Bypassing character blocklists with unicode overflows

Researcher

**Published:** 28 January 2025 at 13:58 UTC

**Updated:** 28 January 2025 at 13:58 UTC

Unicode codepoint truncation – also called a Unicode overflow attack – happens when a server tries to store a Unicode character in a single byte. Because the maximum value of a byte is 255, an overflow can be crafted to produce a specific ASCII character.

Here are a couple of examples that end with 0x41 which represents A:

`0x4e41 0x4f41 0x5041 0x5141`

If you perform a modulus operation on the code points above you’ll see they produce the character “A”:

`String.fromCodePoint(0x4e41 % 256, 0x4f41 % 256, 0x5041 % 256, 0x5141 % 256) // AAAA`

It’s not only bytes that have this problem, JavaScript itself has a codepoint overflow in the `fromCharCode()` method. This method allows you to generate a character between 0-0xffff but if you go above this range it will be overflowed and produce a character by the overflow amount.

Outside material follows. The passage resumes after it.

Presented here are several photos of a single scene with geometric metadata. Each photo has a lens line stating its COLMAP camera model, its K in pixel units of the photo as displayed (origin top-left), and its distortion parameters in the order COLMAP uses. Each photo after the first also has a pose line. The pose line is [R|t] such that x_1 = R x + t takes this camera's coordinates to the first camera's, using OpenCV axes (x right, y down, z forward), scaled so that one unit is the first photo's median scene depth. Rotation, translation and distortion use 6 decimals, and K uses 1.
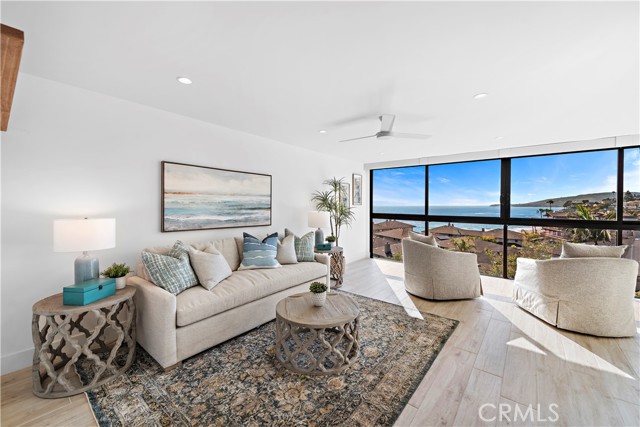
lens RADIAL K [[259.7, 0, 320.9], [0, 259.7, 204.1], [0, 0, 1]] dist [0.020831, -0.000080]
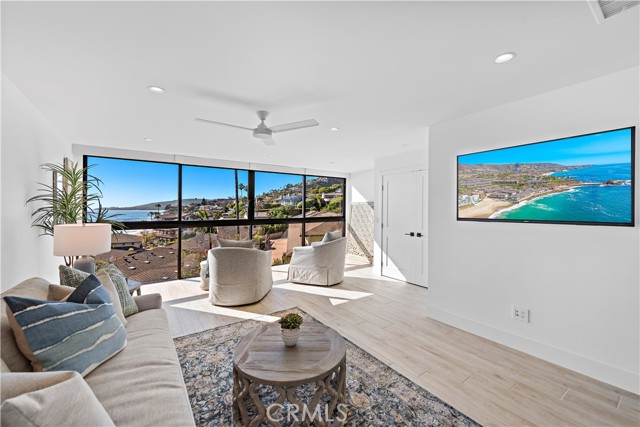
lens RADIAL K [[259.7, 0, 320.9], [0, 259.7, 204.1], [0, 0, 1]] dist [0.020831, -0.000080]
pose [[0.279427, 0.010622, 0.960108, -0.366578], [0.001625, 0.999932, -0.011536, -0.003397], [-0.960166, 0.004784, 0.279391, 0.356407]]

`String.fromCharCode(0x10000 + 0x31, 0x10000 + 0x33, 0x10000 + 0x33, 0x10000 + 0x37) //1337`

The above code uses the hex value 0x10000 which is one above the maximum codepoint supported by the `fromCodePoint()` method. Then I add an overflow to it, in this case the hex for each codepoint of 1337. Then when the overflow occurs it produces 1337.

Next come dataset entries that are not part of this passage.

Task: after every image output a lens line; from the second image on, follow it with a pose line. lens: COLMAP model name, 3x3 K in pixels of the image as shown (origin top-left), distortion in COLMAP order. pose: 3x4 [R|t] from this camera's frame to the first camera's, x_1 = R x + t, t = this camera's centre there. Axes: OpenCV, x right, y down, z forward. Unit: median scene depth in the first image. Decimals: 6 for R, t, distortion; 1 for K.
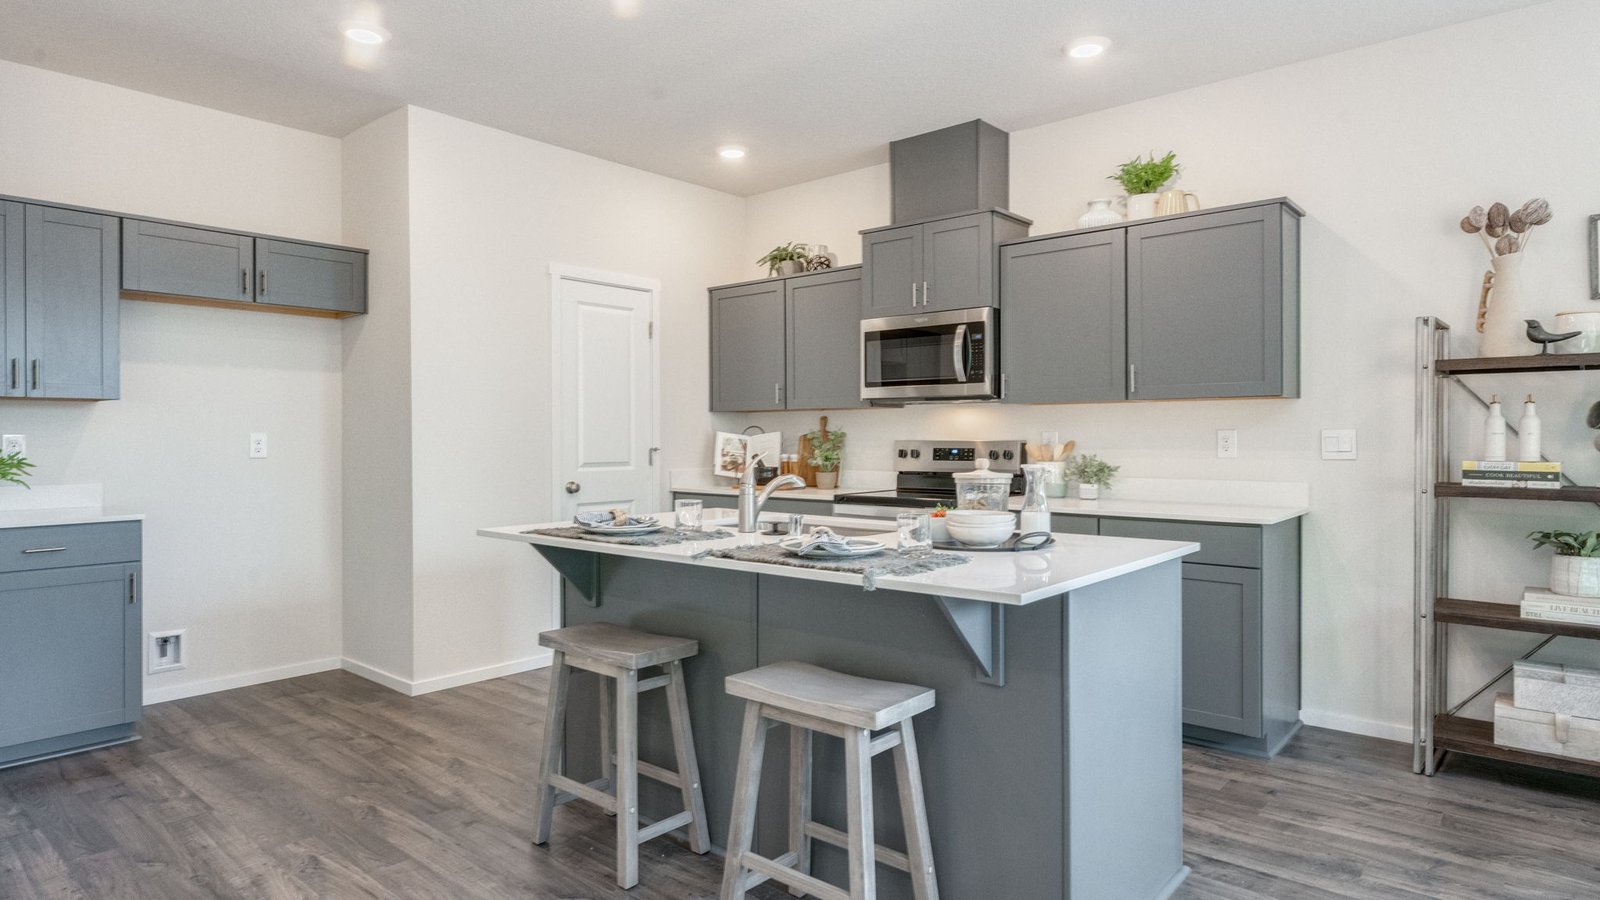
lens RADIAL K [[903.9, 0, 797.6], [0, 903.9, 435.5], [0, 0, 1]] dist [0.001627, -0.000331]
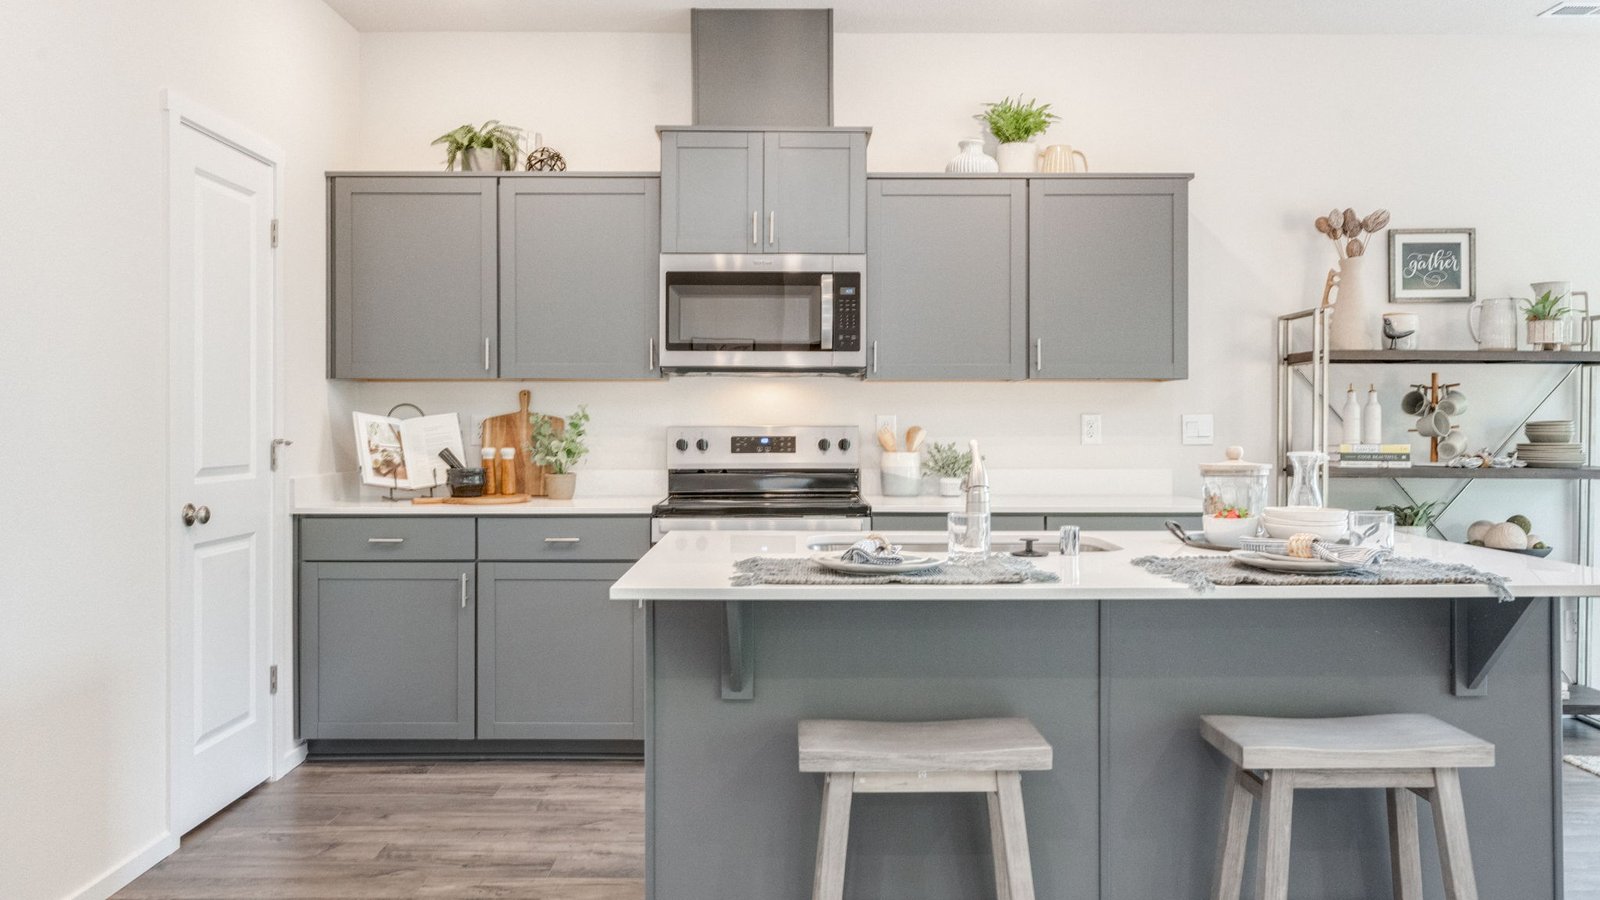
lens RADIAL K [[1199.8, 0, 796.2], [0, 1199.8, 415.0], [0, 0, 1]] dist [0.002463, -0.001235]
pose [[0.751379, 0.005628, 0.659847, -0.507491], [-0.002171, 0.999979, -0.006056, 0.002344], [-0.659868, 0.003118, 0.751375, 0.257920]]
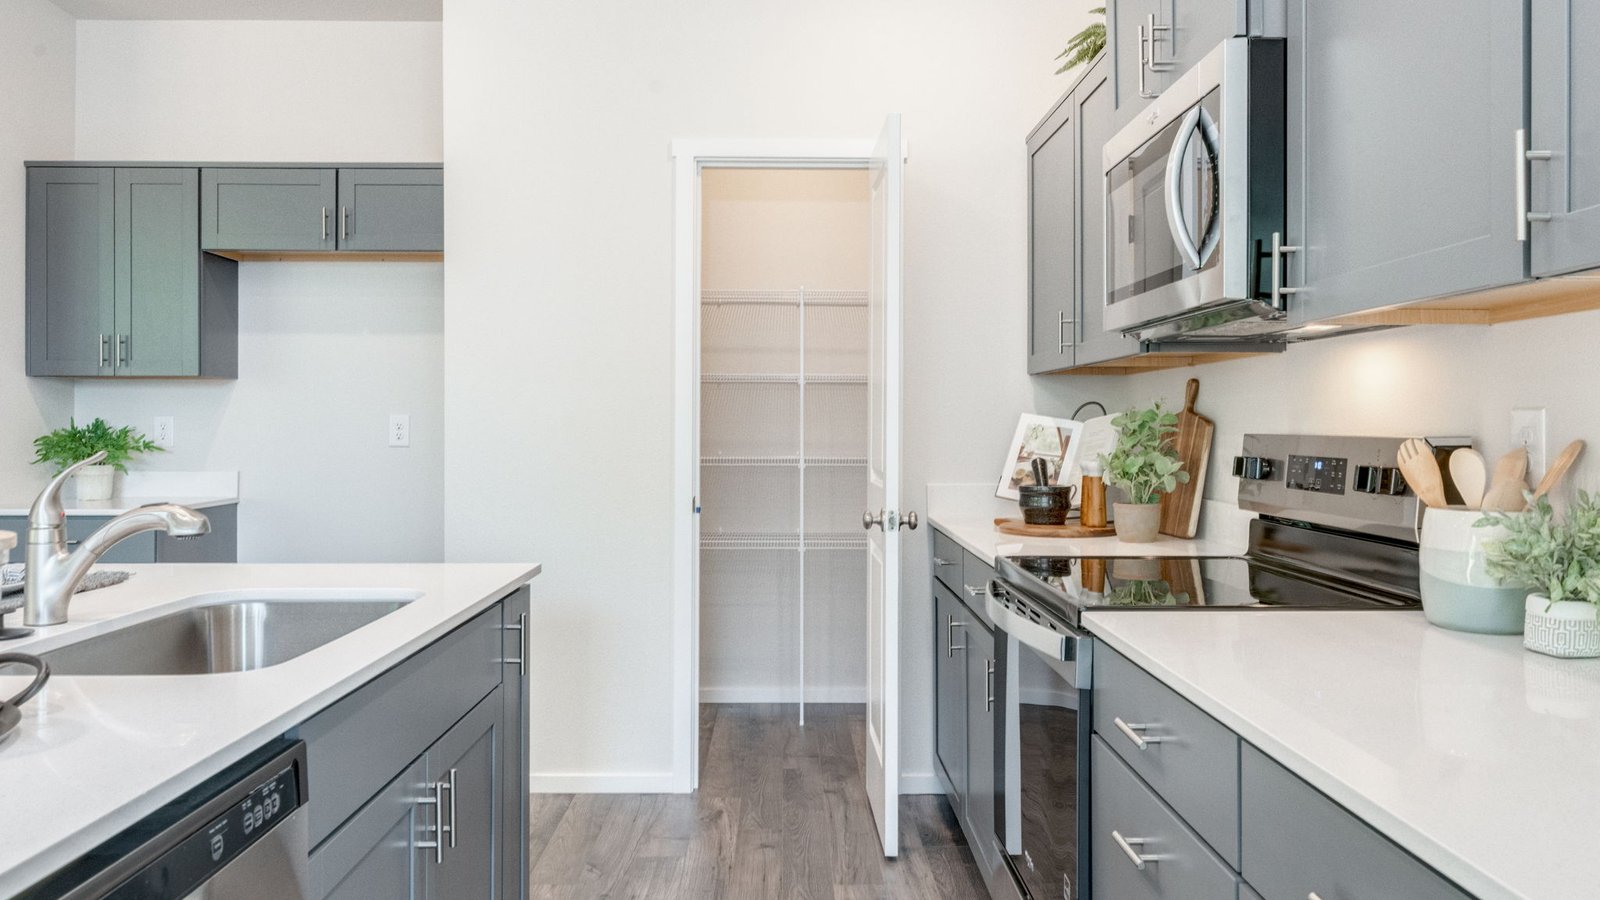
lens RADIAL K [[1199.8, 0, 796.2], [0, 1199.8, 415.0], [0, 0, 1]] dist [0.002463, -0.001235]
pose [[0.664621, -0.000181, -0.747181, 0.433414], [-0.002721, 0.999993, -0.002662, -0.001058], [0.747176, 0.003802, 0.664616, 0.572644]]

This is being actively used by bug bounty hunters and was brought to our attention by Ryan Barnett. For everyone’s convenience we’ve added these truncation attacks to ActiveScan++, thanks to Ryan for the PR and we’ve created a Hackvertor tag to help reproduce the characters. We’ve also updated the Shazzer unicode table to display potential unicode truncation characters.